**Extract to read:**
Content starts
AIM Delisting – Information for Holders of Ordinary Shares and Frequently Asked Questions

On September 21, 2020, Verona Pharma plc (“Verona Pharma” or the “Company”) announced the intended cancellation of its Ordinary Shares from admission to trading on AIM (the “AIM Delisting”). It is expected that the last day of dealings in the Ordinary Shares on AIM will be October 29, 2020 and the AIM Delisting will take effect at 7.00 am London time on October 30, 2020.

This document contains answers to some frequently asked questions for holders of Ordinary Shares and holders of Verona Pharma’s American Depositary Shares (ADSs”) related to the AIM Delisting. It also contains details of the process to convert Ordinary Shares into ADSs, the forms to be completed and contacts at the Company’s registrar, Computershare, and ADS depositary, Citibank.

  • Existing holders of ADSs do not need to take any action as a result of the AIM Delisting.
  • Brokers seeking further information should contact the Company’s ADS depositary, Citibank, by email at citiadr@citi.com.

In addition, the Company intends to send by mail this document and the forms to all shareholders on the ordinary share register as at September 18, 2020.

FAQs

I already hold Verona Pharma’s ADSs – Am I affected by the AIM Delisting?

Verona Pharma’s Nasdaq listed ADSs will continue to trade as normal. Existing holders of ADSs do not need to take any action in connection with the AIM Delisting.

How does the price of Verona Pharma’s Nasdaq listed ADSs compare to the price of an Ordinary Share on AIM?

Verona Pharma currently maintains a listing of its ADSs on the Nasdaq Stock Market. Each ADS is a financial instrument that represents eight Ordinary Shares. The price of each ADS is expressed in US dollars, and is linked to the value of the eight Ordinary Shares that it represents.

As part of the AIM Delisting, the Company is providing holders of Ordinary Shares with the option of converting such Ordinary Shares into ADSs (see further information below). Once Ordinary Shares are converted into ADSs, the investment will be US dollar denominated instead of pounds sterling denominated. This means that when valued in pounds sterling, its value will fluctuate on a day-to-day basis in line with movements in £:US$ exchange rate.

Once the AIM Delisting takes effect, there will no longer be a published price for an individual Ordinary Share. It will, however, always be possible to calculate the value of an individual Ordinary Share in pounds sterling by taking the Nasdaq ADS market price, dividing by eight and dividing by the US dollar to pounds sterling exchange rate. However, the Nasdaq ADS share price is, and will continue to be available via Verona Pharma’s website at www.veronapharma.com or online on a broad range of financial websites.

Do I need to sell my AIM quoted Ordinary Shares or must I convert them into Verona Pharma’s Nasdaq listed ADSs?

Shareholders who own Verona Pharma Ordinary Shares now have three options:

1. You may convert your Ordinary Shares into ADSs tradeable on Nasdaq

The process for converting your Ordinary Shares is set out in the following pages.

If your investment is currently managed by a broker, your broker will be able to manage the conversion process for you in accordance with the process set out in Appendix A. Please see "My broker currently holds my Ordinary Shares within a CREST nominee account – how do I convert my shares to ADSs” below.
Content ends
**What you need to do:**
a: Quote the AIM delisting notice word for word, between "This document contains" and "ADS depositary, Citibank.", inclusive.
b: According to the AIM delisting notice, how many Ordinary Shares does each Verona Pharma ADS represent?
c: Write the next part of the Verona Pharma AIM delisting notice, starting after its last sentence.

**Data records:**
Content starts
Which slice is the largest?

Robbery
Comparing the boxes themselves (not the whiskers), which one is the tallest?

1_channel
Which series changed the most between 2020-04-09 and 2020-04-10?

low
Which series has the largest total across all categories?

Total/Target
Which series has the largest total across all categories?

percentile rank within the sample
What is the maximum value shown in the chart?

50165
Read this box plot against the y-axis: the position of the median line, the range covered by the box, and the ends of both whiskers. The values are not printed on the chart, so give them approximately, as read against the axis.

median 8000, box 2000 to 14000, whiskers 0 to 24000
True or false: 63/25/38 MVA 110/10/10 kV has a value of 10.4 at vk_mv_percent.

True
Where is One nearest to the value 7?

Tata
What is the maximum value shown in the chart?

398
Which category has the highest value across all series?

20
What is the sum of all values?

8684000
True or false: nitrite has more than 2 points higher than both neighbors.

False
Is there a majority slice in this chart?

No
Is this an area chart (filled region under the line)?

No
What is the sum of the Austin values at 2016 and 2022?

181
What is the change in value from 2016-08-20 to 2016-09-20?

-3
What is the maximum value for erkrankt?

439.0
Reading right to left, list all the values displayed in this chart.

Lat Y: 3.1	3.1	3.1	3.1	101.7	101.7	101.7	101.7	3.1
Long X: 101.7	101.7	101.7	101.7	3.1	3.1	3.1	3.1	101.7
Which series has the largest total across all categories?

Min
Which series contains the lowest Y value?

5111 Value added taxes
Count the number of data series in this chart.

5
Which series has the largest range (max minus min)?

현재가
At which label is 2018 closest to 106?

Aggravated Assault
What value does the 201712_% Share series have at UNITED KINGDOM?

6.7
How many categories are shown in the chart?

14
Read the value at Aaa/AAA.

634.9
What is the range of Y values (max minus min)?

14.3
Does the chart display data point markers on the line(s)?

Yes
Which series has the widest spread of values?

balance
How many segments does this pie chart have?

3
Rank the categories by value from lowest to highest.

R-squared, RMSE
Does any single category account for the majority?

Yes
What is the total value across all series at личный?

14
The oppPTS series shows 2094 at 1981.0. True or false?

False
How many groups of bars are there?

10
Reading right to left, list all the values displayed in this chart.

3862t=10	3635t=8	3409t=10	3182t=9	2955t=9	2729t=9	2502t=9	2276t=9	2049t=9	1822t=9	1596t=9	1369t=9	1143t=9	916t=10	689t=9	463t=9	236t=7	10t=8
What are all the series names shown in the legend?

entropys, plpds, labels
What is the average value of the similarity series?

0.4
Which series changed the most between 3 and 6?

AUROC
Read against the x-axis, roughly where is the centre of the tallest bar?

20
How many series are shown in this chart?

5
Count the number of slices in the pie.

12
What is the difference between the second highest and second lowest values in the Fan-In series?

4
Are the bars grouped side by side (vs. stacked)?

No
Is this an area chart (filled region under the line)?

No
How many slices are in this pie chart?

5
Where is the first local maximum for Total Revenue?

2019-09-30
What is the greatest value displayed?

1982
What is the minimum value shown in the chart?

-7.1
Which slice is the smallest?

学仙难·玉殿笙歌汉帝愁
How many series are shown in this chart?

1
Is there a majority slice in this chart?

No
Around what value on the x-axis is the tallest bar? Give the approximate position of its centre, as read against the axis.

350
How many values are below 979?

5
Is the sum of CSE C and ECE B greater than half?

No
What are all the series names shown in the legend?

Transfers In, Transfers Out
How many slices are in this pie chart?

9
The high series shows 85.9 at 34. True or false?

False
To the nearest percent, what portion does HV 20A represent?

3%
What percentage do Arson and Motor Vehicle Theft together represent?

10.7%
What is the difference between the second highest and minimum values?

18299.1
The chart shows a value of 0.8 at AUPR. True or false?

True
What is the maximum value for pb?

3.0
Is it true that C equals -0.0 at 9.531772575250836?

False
Content ends
**Your responses:**
a:
This document contains answers to some frequently asked questions for holders of Ordinary Shares and holders of Verona Pharma’s American Depositary Shares (ADSs”) related to the AIM Delisting. It also contains details of the process to convert Ordinary Shares into ADSs, the forms to be completed and contacts at the Company’s registrar, Computershare, and ADS depositary, Citibank.

b: Eight.

c:
If you wish to continue to hold your investment directly, without engaging the services of a broker, it is possible for ADSs to be held on the books of the Company’s ADS depositary, Citibank, in Direct Registration Shares (DRS), electronic book-entry format through Citibank’s US tranfer agent, Computershare US. Please see “I want to convert to ADSs but do not want to engage a broker at this time – how do I do this?” below.

If you currently hold your Ordinary Shares in certificated form, for further information on how to convert your shares to ADSs, please seeI currently hold my Ordinary Shares in the form of a paper certificate – how does the AIM Delisting affect me?” below.

2. You may choose to continue to hold your Ordinary Shares

Ordinary Shares will continue to be a valid equity interest in the Company with full voting rights, rights to future dividends, etc., as currently enjoyed by holders of Ordinary Shares. The only change following the AIM Delisting is that the Ordinary Shares will no longer be publicly tradeable. Please see “Can I continue to hold Ordinary Shares after the AIM Delisting” below.

3. You may choose to sell your AIM quoted Ordinary Shares prior to the AIM Delisting becoming effective and, if you wish to maintain an equity interest in Verona Pharma, you could choose to reinvest in Verona Pharma by buying Nasdaq listed ADSs (Nasdaq ticker: VRNA). Dealing and tax costs would likely apply to the AIM and/or Nasdaq transactions.

Can I continue to hold Ordinary Shares after the AIM Delisting?

Should you wish to do so, it will be possible to continue to hold Ordinary Shares after the AIM Delisting. However, shareholders should be aware that there will be no public market in the UK on which the Ordinary Shares can be traded, and the Ordinary Shares will not be tradeable on Nasdaq in this form.

Should you wish to sell your Ordinary Shares following the AIM Delisting becoming effective, you will be required to first convert such Ordinary Shares into ADSs and any sale of such converted ADSs will likely need to be via a broker with US share trading capability. Please note that a conversion of Ordinary Shares into ADSs following the AIM Delisting becoming effective may incur UK Stamp Duty Reserve Tax, or SDRT (the rate of which is currently 1.5 percent. of the market value of the Ordinary Shares converted), although in all cases professional advice should be sought as to the applicable tax treatment. ADS issuance fees of up to US$0.05 per ADS may also be levied by the Company’s depositary upon such conversion (although no such fee will be applied on any conversion of Ordinary Shares into ADSs from the date of this document until (and including) October 29, 2020).

How do I buy and sell Verona Pharma’s Nasdaq listed ADSs?

The majority of brokers have the capability to hold US exchange-listed securities and are capable of buying and selling them for you. A small annual holding cost, currently US$0.02 per ADS per annum, is levied by the Company’s depositary, and brokers may also charge a small annual fee for holding a US security on your behalf.

Should you wish to increase your holding in the Company, you should be able to purchase further ADSs via your broker. You will need to instruct your broker to purchase Verona Pharma ADSs (Nasdaq ticker: VRNA).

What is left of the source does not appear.